I decided I could probably improve the car I had done a while ago that looked like this:
Part of the reason I decided to do it is the piece came out when I was removing the window glass (since I'll eventually have to paint these). The I had damaged the upper drip rail and the key joint that needed work is the one on the left, next to the other window. I concluded the best solution was to square up the left side and remove the drip rail entirely since I can replace it with strip styrene.
I test fit while working to ensure that my filing work was sufficiently square.
The new windows should be flush with the back of the side, but there are mounting pins at either end (I had already "removed" the ones in the middle). So I used a piece of Masonite between the pins as a workspace and glued the windows along the bottom and left side. As I applied the liquid styrene cement I pressed the windows toward the left to make that joint as invisible as possible.
Next was to replace the missing drip rail.
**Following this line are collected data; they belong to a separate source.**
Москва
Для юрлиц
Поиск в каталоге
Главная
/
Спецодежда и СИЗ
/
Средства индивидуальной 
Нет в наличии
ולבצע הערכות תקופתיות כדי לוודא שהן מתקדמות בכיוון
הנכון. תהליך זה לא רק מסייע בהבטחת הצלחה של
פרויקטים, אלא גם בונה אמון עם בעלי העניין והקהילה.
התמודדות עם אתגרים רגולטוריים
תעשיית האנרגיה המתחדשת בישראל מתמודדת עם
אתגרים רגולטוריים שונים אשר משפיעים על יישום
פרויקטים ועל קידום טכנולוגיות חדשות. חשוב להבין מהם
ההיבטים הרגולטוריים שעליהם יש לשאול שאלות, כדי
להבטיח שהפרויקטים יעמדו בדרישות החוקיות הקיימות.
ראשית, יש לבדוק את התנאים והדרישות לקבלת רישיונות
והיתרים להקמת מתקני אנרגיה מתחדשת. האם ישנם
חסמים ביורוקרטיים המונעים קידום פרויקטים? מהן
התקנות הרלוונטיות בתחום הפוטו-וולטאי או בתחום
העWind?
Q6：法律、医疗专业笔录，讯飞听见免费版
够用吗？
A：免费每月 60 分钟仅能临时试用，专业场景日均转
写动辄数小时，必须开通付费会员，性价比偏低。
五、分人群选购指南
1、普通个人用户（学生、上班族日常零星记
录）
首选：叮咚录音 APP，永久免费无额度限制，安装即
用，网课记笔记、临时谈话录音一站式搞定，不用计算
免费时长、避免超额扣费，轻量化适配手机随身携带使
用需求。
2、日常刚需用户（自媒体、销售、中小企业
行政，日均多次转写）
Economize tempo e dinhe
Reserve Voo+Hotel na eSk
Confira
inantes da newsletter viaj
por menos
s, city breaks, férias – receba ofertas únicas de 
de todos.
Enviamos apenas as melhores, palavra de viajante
A piece of .030" material fit, but was too tall for the drip rail.
I tried a scale 2" x 6" for the drip rail and 1" x "4 for a filler piece, but it was still a little tall.
So I split the difference with .015" x .060" for the drip rail and .015" x .040" for the filler. It's important to have a good supply of strip styrene for projects like this. I make a point of always purchasing something when I go to a hobby store, and styrene is always a good choice if they don't have anything else I need.
Here it is glued in place.
All that was left was to fill the small space to the right. I had filed this square as well so it would easily take strip styrene. As it turned out it was a bit wider than .030" and narrower than .040". While I could have filed that a little thinner, I went with a piece of .020" and .015" and that made a nice, tight fit.
Looks much better, and didn't take me very long at all.